La venue de Monsieur Gonon, Inspecteur santé et sécurité au travail, le 24 mars a été l’occasion pour lui de constater l’état de délabrement des relations entre personnels et direction, et le risque sanitaire et social qui pèse sur les personnels. Le 24 juin 2021, a eu lieu un audit, déjà rappelé au début de ce courrier, mené par Madame Coupat, Proviseur Vie Scolaire de l’Académie de Grenoble, Monsieur Durand, directeur des Etudes de la Fondation, et Monsieur Josserand, psychologue du travail auprès de la Rectrice de l’Académie de Grenoble. Au cours de cet audit, de nombreux personnels ont été entendus à différents titres (enseignants, personnels administratifs, CPE, professeurs principaux, coordonnateurs), et les auditeurs ont pris la pleine mesure des dysfonctionnements qui grèvent le fonctionnement de la structure et du malaise et du mal-être profond où se trouvaient les personnels entendus.

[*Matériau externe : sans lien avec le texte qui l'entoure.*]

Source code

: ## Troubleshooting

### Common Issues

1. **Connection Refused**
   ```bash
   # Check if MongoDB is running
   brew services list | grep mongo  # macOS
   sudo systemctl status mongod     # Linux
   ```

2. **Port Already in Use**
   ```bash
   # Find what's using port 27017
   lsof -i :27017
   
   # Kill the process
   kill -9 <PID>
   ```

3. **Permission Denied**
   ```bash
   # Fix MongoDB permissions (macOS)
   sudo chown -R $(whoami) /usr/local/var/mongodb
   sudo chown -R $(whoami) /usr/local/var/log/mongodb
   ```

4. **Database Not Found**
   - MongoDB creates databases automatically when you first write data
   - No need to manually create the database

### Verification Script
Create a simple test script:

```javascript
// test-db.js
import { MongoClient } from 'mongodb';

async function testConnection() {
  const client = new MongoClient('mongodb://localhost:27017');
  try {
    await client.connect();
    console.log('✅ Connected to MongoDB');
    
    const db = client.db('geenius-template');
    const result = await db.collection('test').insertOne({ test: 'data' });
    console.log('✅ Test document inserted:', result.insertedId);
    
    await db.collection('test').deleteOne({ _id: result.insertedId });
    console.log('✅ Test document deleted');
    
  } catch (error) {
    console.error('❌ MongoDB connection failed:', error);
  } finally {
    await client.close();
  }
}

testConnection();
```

Cet audit dans lequel les personnels plaçaient beaucoup d’espoir n’a donné lieu le 6 juillet qu’à une restitution orale, par Madame Coupat et Monsieur Durand, devant une partie des personnels élus de la CPE ou exerçant des fonctions particulières. Depuis, les conclusions énoncées par Madame Coupat et Monsieur Durand le 6 juillet n’ont pas donné lieu à quelque mise en œuvre que ce soit. Les conclusions écrites de l’audit n’ont pas été communiquées à l’établissement et à ses personnels. Monsieur Durand, comme Madame Coupat, ont cessé d’exercer les fonctions qu’ils exerçaient au moment de l’audit, privant ainsi les personnels de deux interlocuteurs qui pouvaient constituer une garantie de continuité et de suivi des décisions et préconisations de l’audit. Madame Beaurepaire, qui a succédé à Monsieur Durand au poste de directrice des Etudes de la Fondation, a indiqué aux personnels représentants rencontrés le 5 octobre que le changement de statut prenait du temps et qu’il n’était pas inscrit aux priorités urgentes de l’agenda de cette année.

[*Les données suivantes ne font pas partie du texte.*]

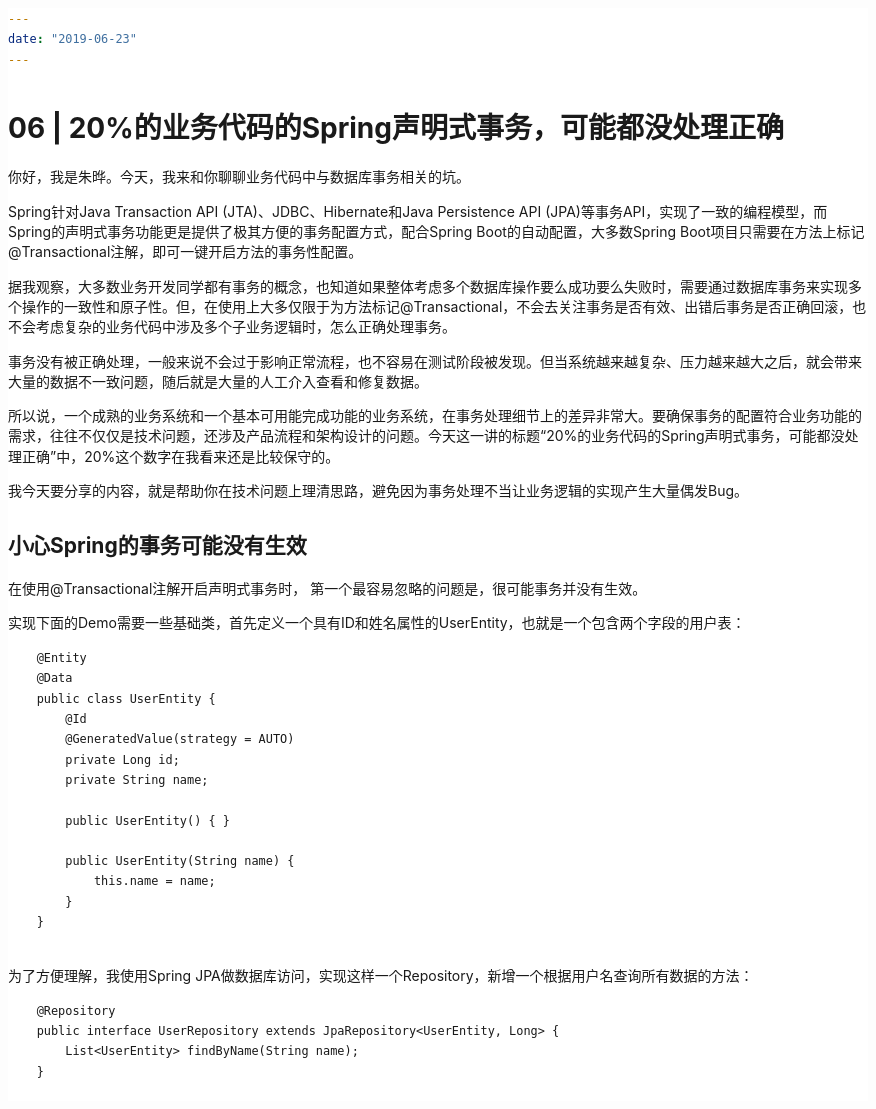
 ```yaml
---
date: "2019-06-23"
---  
```

      
# 06 | 20%的业务代码的Spring声明式事务，可能都没处理正确
你好，我是朱晔。今天，我来和你聊聊业务代码中与数据库事务相关的坑。

Spring针对Java Transaction API \(JTA\)、JDBC、Hibernate和Java Persistence API \(JPA\)等事务API，实现了一致的编程模型，而Spring的声明式事务功能更是提供了极其方便的事务配置方式，配合Spring Boot的自动配置，大多数Spring Boot项目只需要在方法上标记\@Transactional注解，即可一键开启方法的事务性配置。

据我观察，大多数业务开发同学都有事务的概念，也知道如果整体考虑多个数据库操作要么成功要么失败时，需要通过数据库事务来实现多个操作的一致性和原子性。但，在使用上大多仅限于为方法标记\@Transactional，不会去关注事务是否有效、出错后事务是否正确回滚，也不会考虑复杂的业务代码中涉及多个子业务逻辑时，怎么正确处理事务。

事务没有被正确处理，一般来说不会过于影响正常流程，也不容易在测试阶段被发现。但当系统越来越复杂、压力越来越大之后，就会带来大量的数据不一致问题，随后就是大量的人工介入查看和修复数据。

所以说，一个成熟的业务系统和一个基本可用能完成功能的业务系统，在事务处理细节上的差异非常大。要确保事务的配置符合业务功能的需求，往往不仅仅是技术问题，还涉及产品流程和架构设计的问题。今天这一讲的标题“20\%的业务代码的Spring声明式事务，可能都没处理正确”中，20\%这个数字在我看来还是比较保守的。



我今天要分享的内容，就是帮助你在技术问题上理清思路，避免因为事务处理不当让业务逻辑的实现产生大量偶发Bug。

## 小心Spring的事务可能没有生效

在使用\@Transactional注解开启声明式事务时， 第一个最容易忽略的问题是，很可能事务并没有生效。

实现下面的Demo需要一些基础类，首先定义一个具有ID和姓名属性的UserEntity，也就是一个包含两个字段的用户表：

```
    @Entity
    @Data
    public class UserEntity {
        @Id
        @GeneratedValue(strategy = AUTO)
        private Long id;
        private String name;
    
        public UserEntity() { }
    
        public UserEntity(String name) {
            this.name = name;
        }
    }
    

```

为了方便理解，我使用Spring JPA做数据库访问，实现这样一个Repository，新增一个根据用户名查询所有数据的方法：

```
    @Repository
    public interface UserRepository extends JpaRepository<UserEntity, Long> {
        List<UserEntity> findByName(String name);
    }
    

```
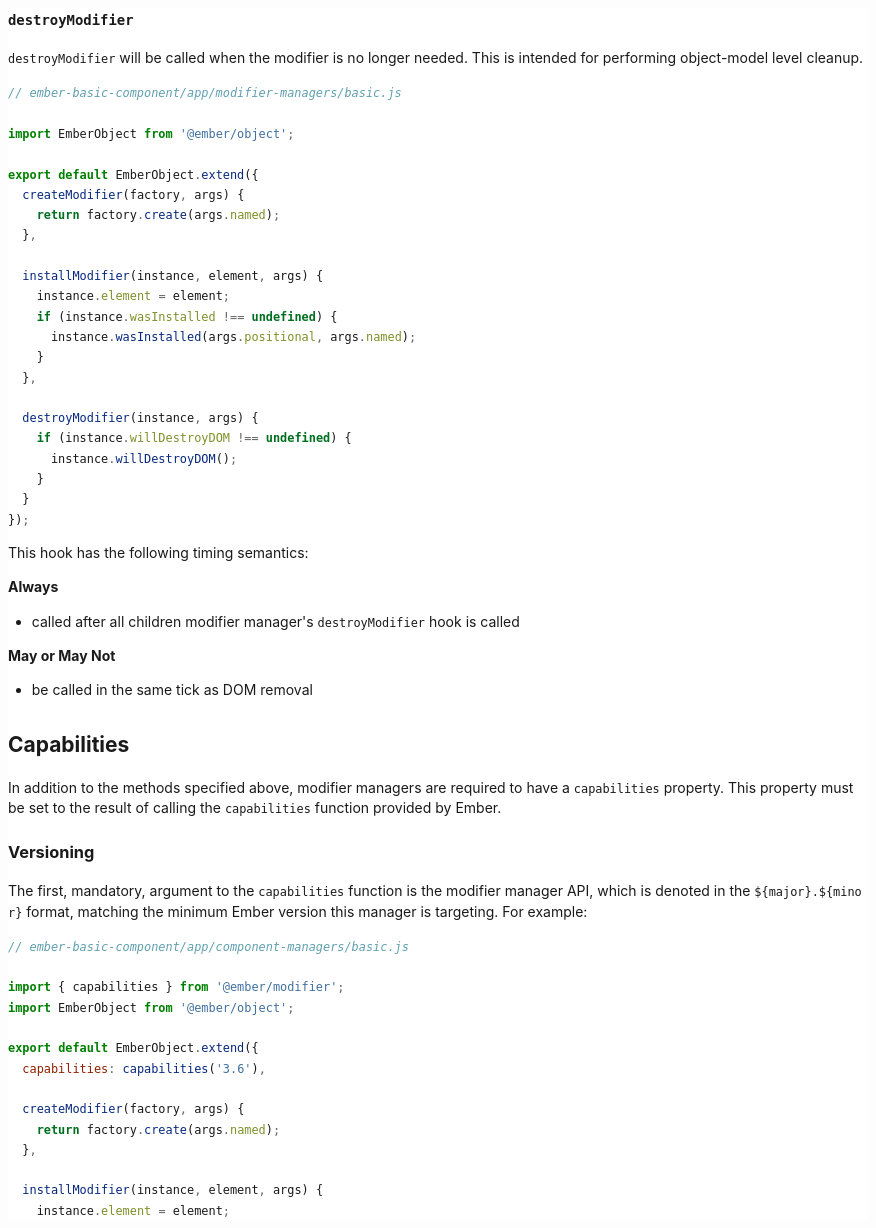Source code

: ### `destroyModifier`

`destroyModifier` will be called when the modifier is no longer needed. This is intended for performing object-model level cleanup.

```js
// ember-basic-component/app/modifier-managers/basic.js

import EmberObject from '@ember/object';

export default EmberObject.extend({
  createModifier(factory, args) {
    return factory.create(args.named);
  },

  installModifier(instance, element, args) {
    instance.element = element;
    if (instance.wasInstalled !== undefined) {
      instance.wasInstalled(args.positional, args.named);
    }
  },

  destroyModifier(instance, args) {
    if (instance.willDestroyDOM !== undefined) {
      instance.willDestroyDOM();
    }
  }
});
```

This hook has the following timing semantics:

**Always**

- called after all children modifier manager's `destroyModifier` hook is called

**May or May Not**

- be called in the same tick as DOM removal

## Capabilities

In addition to the methods specified above, modifier managers are required to
have a `capabilities` property.  This property must be set to the result of
calling the `capabilities` function provided by Ember.

### Versioning

The first, mandatory, argument to the `capabilities` function is the modifier
manager API, which is denoted in the `${major}.${minor}` format, matching the
minimum Ember version this manager is targeting. For example:

```js
// ember-basic-component/app/component-managers/basic.js

import { capabilities } from '@ember/modifier';
import EmberObject from '@ember/object';

export default EmberObject.extend({
  capabilities: capabilities('3.6'),

  createModifier(factory, args) {
    return factory.create(args.named);
  },

  installModifier(instance, element, args) {
    instance.element = element;
```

L’engagement cardinal pris par les auditeurs lors de la restitution du 6 juillet envisageait la transformation de l’Unité soins-études, qui n’est actuellement qu’une annexe du Lycée Champollion, en un Etablissement public local d’enseignement. Cette transformation institutionnelle devait avoir pour conséquence directe le changement de direction, puisque Madame Richelmy, actuellement adjointe de direction du proviseur du Lycée Champollion, devrait quitter un poste voué à être occupé par une équipe de direction autonome. A ce jour, nous n’avons aucune information sur cette évolution dont la perspective semble même s’éloigner dans un avenir éventuellement très lointain.
La médiation tenue le 21 octobre, entre des représentants des personnels et la direction, sous la supervision de Madame Claudel, adjointe au DRH de l’Académie, et Monsieur Josserand, psychologue du travail, n’a pas davantage rassuré les représentants des personnels quant à la pérennité des engagements pris le 6 juillet, et à une transformation statutaire de la structure engageant le changement de direction à échéance de cette année scolaire 2021-2022.

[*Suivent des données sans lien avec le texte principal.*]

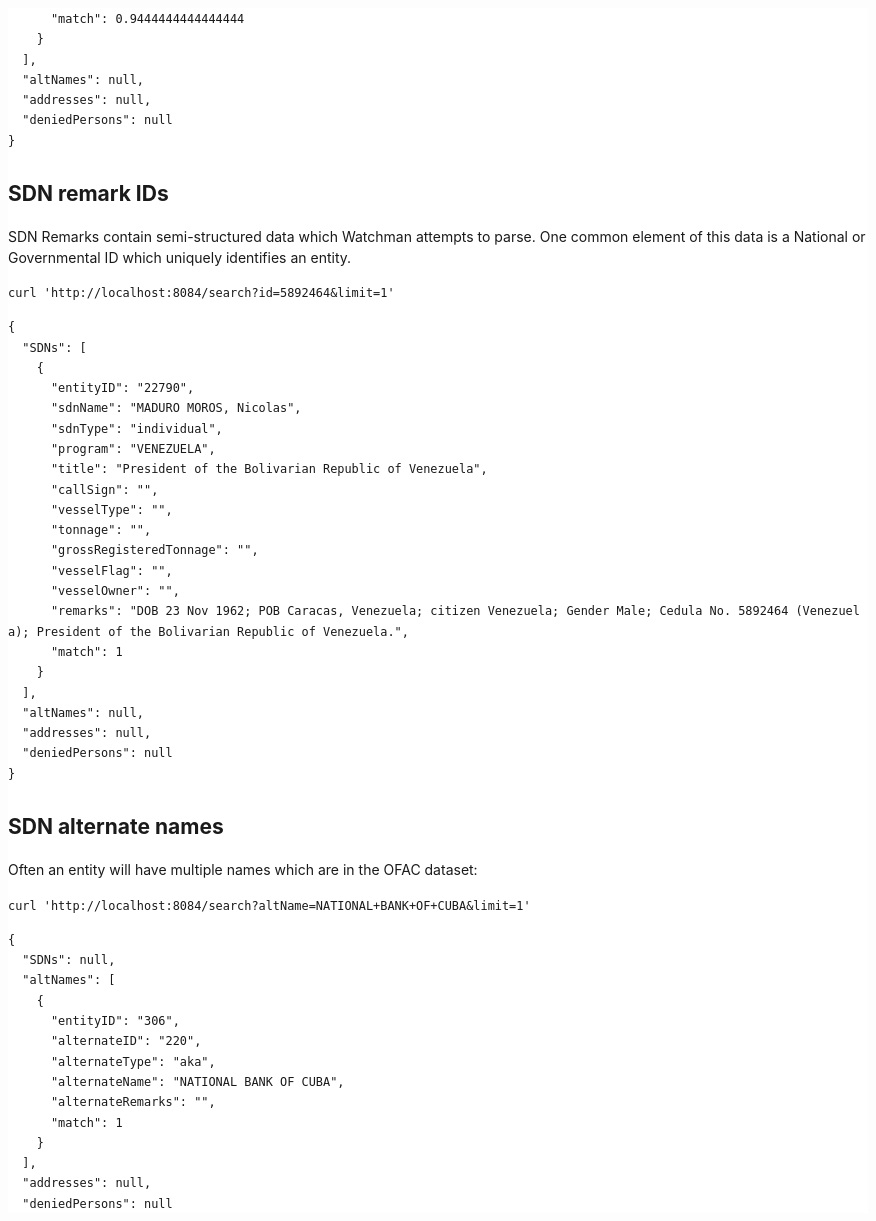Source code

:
 ```
      "match": 0.9444444444444444
    }
  ],
  "altNames": null,
  "addresses": null,
  "deniedPersons": null
}
```

## SDN remark IDs

SDN Remarks contain semi-structured data which Watchman attempts to parse. One common element of this data is a National or Governmental ID which uniquely identifies an entity.

```
curl 'http://localhost:8084/search?id=5892464&limit=1'
```
```
{
  "SDNs": [
    {
      "entityID": "22790",
      "sdnName": "MADURO MOROS, Nicolas",
      "sdnType": "individual",
      "program": "VENEZUELA",
      "title": "President of the Bolivarian Republic of Venezuela",
      "callSign": "",
      "vesselType": "",
      "tonnage": "",
      "grossRegisteredTonnage": "",
      "vesselFlag": "",
      "vesselOwner": "",
      "remarks": "DOB 23 Nov 1962; POB Caracas, Venezuela; citizen Venezuela; Gender Male; Cedula No. 5892464 (Venezuela); President of the Bolivarian Republic of Venezuela.",
      "match": 1
    }
  ],
  "altNames": null,
  "addresses": null,
  "deniedPersons": null
}
```

## SDN alternate names

Often an entity will have multiple names which are in the OFAC dataset:

```
curl 'http://localhost:8084/search?altName=NATIONAL+BANK+OF+CUBA&limit=1'
```
```
{
  "SDNs": null,
  "altNames": [
    {
      "entityID": "306",
      "alternateID": "220",
      "alternateType": "aka",
      "alternateName": "NATIONAL BANK OF CUBA",
      "alternateRemarks": "",
      "match": 1
    }
  ],
  "addresses": null,
  "deniedPersons": null
```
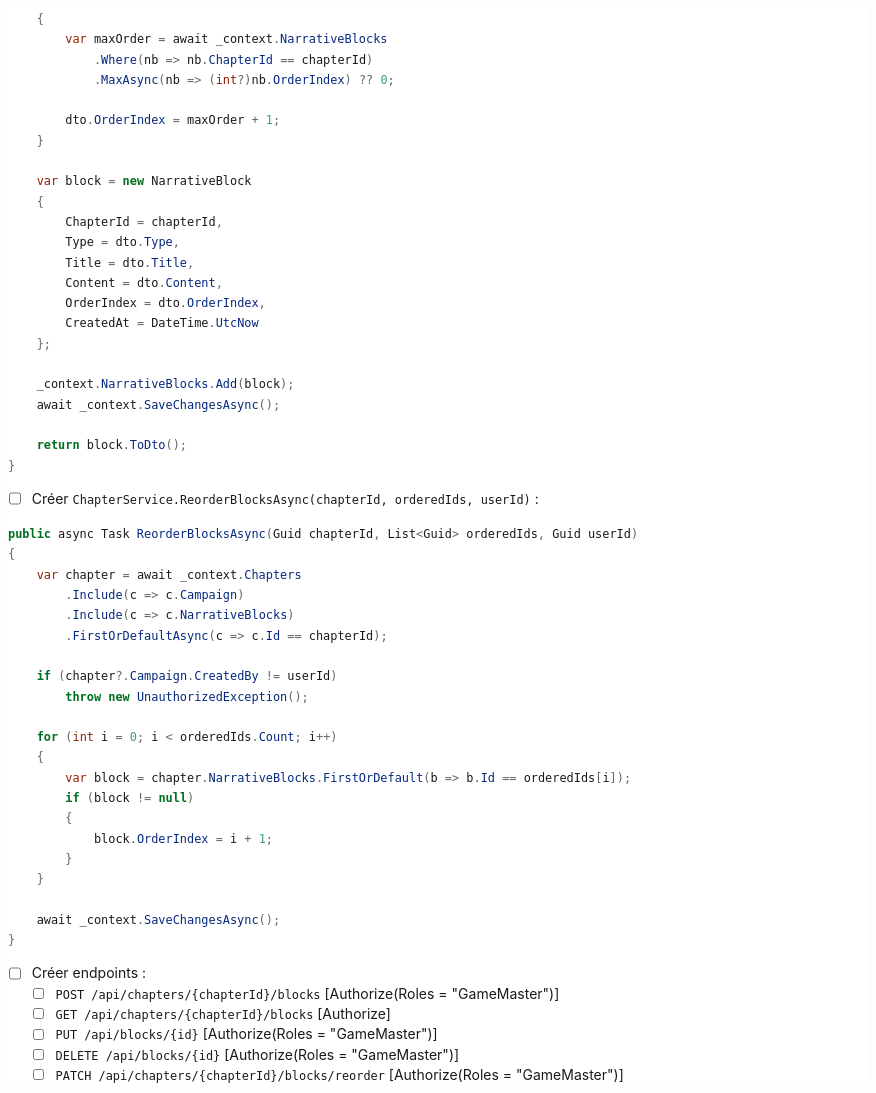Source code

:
 ```csharp
    {
        var maxOrder = await _context.NarrativeBlocks
            .Where(nb => nb.ChapterId == chapterId)
            .MaxAsync(nb => (int?)nb.OrderIndex) ?? 0;
        
        dto.OrderIndex = maxOrder + 1;
    }
    
    var block = new NarrativeBlock
    {
        ChapterId = chapterId,
        Type = dto.Type,
        Title = dto.Title,
        Content = dto.Content,
        OrderIndex = dto.OrderIndex,
        CreatedAt = DateTime.UtcNow
    };
    
    _context.NarrativeBlocks.Add(block);
    await _context.SaveChangesAsync();
    
    return block.ToDto();
}
```
- [ ] Créer `ChapterService.ReorderBlocksAsync(chapterId, orderedIds, userId)` :
```csharp
public async Task ReorderBlocksAsync(Guid chapterId, List<Guid> orderedIds, Guid userId)
{
    var chapter = await _context.Chapters
        .Include(c => c.Campaign)
        .Include(c => c.NarrativeBlocks)
        .FirstOrDefaultAsync(c => c.Id == chapterId);
    
    if (chapter?.Campaign.CreatedBy != userId)
        throw new UnauthorizedException();
    
    for (int i = 0; i < orderedIds.Count; i++)
    {
        var block = chapter.NarrativeBlocks.FirstOrDefault(b => b.Id == orderedIds[i]);
        if (block != null)
        {
            block.OrderIndex = i + 1;
        }
    }
    
    await _context.SaveChangesAsync();
}
```
- [ ] Créer endpoints :
  - [ ] `POST /api/chapters/{chapterId}/blocks` [Authorize(Roles = "GameMaster")]
  - [ ] `GET /api/chapters/{chapterId}/blocks` [Authorize]
  - [ ] `PUT /api/blocks/{id}` [Authorize(Roles = "GameMaster")]
  - [ ] `DELETE /api/blocks/{id}` [Authorize(Roles = "GameMaster")]
  - [ ] `PATCH /api/chapters/{chapterId}/blocks/reorder` [Authorize(Roles = "GameMaster")]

Ces circonstances nourrissent chez les personnels de l’Unité soins-études le vif sentiment d’être abandonnés par l’institution dont ils dépendent après avoir pourtant consacré beaucoup de temps, d’énergie, et d’implication à ces tentatives de résolution qui tardent à porter des effets. Dans ce contexte difficile, et qui s’inscrit maintenant dans la longue durée, nous exprimons avec force, une nouvelle fois, notre malaise, et surtout notre inquiétude quant aux conséquences que cette situation pourrait avoir sur notre structure et sa pérennité. C’est au nom de notre conviction profonde d’être utiles aux jeunes patients-élèves qui nous sont confiés que nous dressons cet état des lieux inquiet et pessimiste. Nous souhaitons que le soins-études puisse continuer à vivre à l’USE, comme réponse adaptée aux situations dramatiques des patients-élèves que nous accueillons, et comme pédagogie humaniste ancrée dans les valeurs de la FSEF, et dans celles de l’Education nationale.